These obstacles are structural, not incidental. They persist regardless of optimizer choice (SGD/Adam/L‑BFGS), batch size (unless impractically large), or minor architectural tweaks — explaining why the DFT (a shallow linear regression) is trivially learnable while the FFT (a deep multiplicative factorization) is not.
In short: the FFT is easy to use and easy to write down, but — without hard algebraic priors — it is intractable to discover by gradient descent.
think in phase-only coords: write each twiddle as w_j = ρ_j·e^{iθ_j}. each output bin is a sum over paths of terms whose phase is the sum of per-stage phases along that path. so y_k(θ) ≈ Σ_path A_{k,path}·exp(i·B_{path}·θ), where B_{path} is a 0/1 incidence vector marking which twiddles lie on that path.
the gradient wrt θ_j is a weighted sum of sines of those pathwise phase sums. at the naive “all ones” point (or any symmetric point), those sine terms cancel in expectation under isotropic inputs. that’s why you see near-zero useful first-order signal: it’s a many-dimensional saddle, not a nice valley.
the Hessian near that point is roughly Bᵀ W B (W weights by energy per output).
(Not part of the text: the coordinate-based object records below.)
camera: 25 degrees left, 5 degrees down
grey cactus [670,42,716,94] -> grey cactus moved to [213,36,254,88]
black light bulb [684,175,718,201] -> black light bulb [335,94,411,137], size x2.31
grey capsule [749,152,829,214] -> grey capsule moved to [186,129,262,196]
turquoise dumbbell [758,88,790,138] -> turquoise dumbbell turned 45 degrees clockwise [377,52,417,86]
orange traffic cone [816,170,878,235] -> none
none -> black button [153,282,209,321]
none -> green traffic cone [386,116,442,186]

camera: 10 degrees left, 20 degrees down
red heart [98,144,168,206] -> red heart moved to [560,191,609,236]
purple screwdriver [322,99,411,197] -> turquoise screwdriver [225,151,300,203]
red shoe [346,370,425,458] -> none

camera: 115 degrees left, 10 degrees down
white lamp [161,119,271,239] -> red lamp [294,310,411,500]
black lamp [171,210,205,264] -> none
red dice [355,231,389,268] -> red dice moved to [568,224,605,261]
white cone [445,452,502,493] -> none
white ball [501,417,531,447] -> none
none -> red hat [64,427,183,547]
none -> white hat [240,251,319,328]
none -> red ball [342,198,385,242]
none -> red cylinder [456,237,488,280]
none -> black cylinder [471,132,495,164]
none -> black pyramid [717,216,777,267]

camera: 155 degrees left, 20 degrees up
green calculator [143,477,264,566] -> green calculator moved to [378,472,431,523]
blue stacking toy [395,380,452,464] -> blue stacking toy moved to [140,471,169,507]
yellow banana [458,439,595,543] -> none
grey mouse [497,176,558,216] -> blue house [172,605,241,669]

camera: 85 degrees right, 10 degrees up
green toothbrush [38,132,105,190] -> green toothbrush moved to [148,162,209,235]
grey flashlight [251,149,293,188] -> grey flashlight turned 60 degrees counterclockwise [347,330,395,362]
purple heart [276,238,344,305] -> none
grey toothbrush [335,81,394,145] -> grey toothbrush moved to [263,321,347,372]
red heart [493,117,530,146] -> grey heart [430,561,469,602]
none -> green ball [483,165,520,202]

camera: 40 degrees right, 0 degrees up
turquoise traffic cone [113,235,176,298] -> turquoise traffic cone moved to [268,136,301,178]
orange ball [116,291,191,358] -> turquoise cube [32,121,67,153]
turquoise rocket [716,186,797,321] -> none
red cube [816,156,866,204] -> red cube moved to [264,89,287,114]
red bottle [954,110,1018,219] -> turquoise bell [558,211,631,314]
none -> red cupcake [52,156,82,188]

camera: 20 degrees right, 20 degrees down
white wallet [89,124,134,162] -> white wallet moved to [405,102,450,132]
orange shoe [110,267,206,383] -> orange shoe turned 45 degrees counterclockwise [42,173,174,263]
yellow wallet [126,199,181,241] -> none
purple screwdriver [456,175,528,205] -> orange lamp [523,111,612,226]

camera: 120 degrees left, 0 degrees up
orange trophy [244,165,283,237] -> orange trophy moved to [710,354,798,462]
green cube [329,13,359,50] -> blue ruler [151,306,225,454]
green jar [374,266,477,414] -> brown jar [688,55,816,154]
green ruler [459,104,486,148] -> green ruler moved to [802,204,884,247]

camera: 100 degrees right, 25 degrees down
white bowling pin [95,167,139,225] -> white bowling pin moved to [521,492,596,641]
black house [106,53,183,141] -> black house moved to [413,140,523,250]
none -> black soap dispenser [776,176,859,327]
B captures the reuse pattern of the radix-2 network. because of gauge symmetries and stage reuse, B has many exact or near-null directions, and its smallest non-zero eigenvalues correspond to the deepest stages. that’s a “tiny hole”: a very narrow, high-curvature funnel aligned with a high-rank, coordinated change of phases across multiple layers at once.
this is why ANY gradient descent adjustment can blow up the loss unless compensating adjustments happen in the downstream/upstream layers: the map is multiplicative across stages, so beneficial movement lives in a correlated subspace spanning many θ_j simultaneously. isolated coordinates push you off the saddle in the wrong directions.
if we “paint an empirically small step toward the known solution” idea (i.e., move a little along the true phase-difference vector from wherever you are) we are exactly moving along a narrow descent funnel. repeating it constructs a high-dimensional “teacher” direction that the raw gradient fails to reveal. that’s a valid way to exhibit the funnel and to visualize how small its solid angle is, and i'm guessing it's nearly singular.
treating each θ_j as a discrete spin (± or a grid on the circle) turns the objective into an XY/Ising-like energy on a layered hypergraph (each output couples about 9 variables at once). it isn’t even a simple 1-D hamilton chain; it’s more entangled than that, but the landscape has an exponential profusion of nearly equivalent assignments and a tiny set that globally align phases.
In other words, this problem is essentially not brute forcible. You would need more compute than exists in the universe.
There are 10^923 states to evolve at every gradient step. And that’s the discrete case. the true problem is continuous on a 1023-torus; exhaustive search is strictly worse. in the simplest possible situation, computationally, you need 10^1418 universes to attempt descent.
Yet, it is in theory, solvable- nesterov's framework shows our loss satisfies basic assumptions (differentiable; finite Global Curvature Bound on any bounded domain). The universal methods analyzed there will, in principle, descend to ε-stationarity with iteration bounds expressed via μ̂/σ̂/s_f. Thus this problem is well defined and exceptionally hard. It is as qualified if not more qualified than any clay millennium prize, solving it, through any combination of algorithms or hardware, including quantum devices, solves LEARNING any computational puzzle.
As a preliminary, encoding the algebra (unitarity, phase constraints, butterfly wiring) into the quantum routine is required. With that, you’re no longer doing unstructured search—you’re effectively compiling a known unitary. That’s plausible in principle and could be tiny-power if state prep and error-correction are cheap enough. But it’s not simply annealing; it’s leveraging the exact group structure. Multiply that by every possible structure you want to evolve/try and you need a quantum FPGA. Thus, this problem is the end-all goal of all computing systems and possibly the most important challenge we have.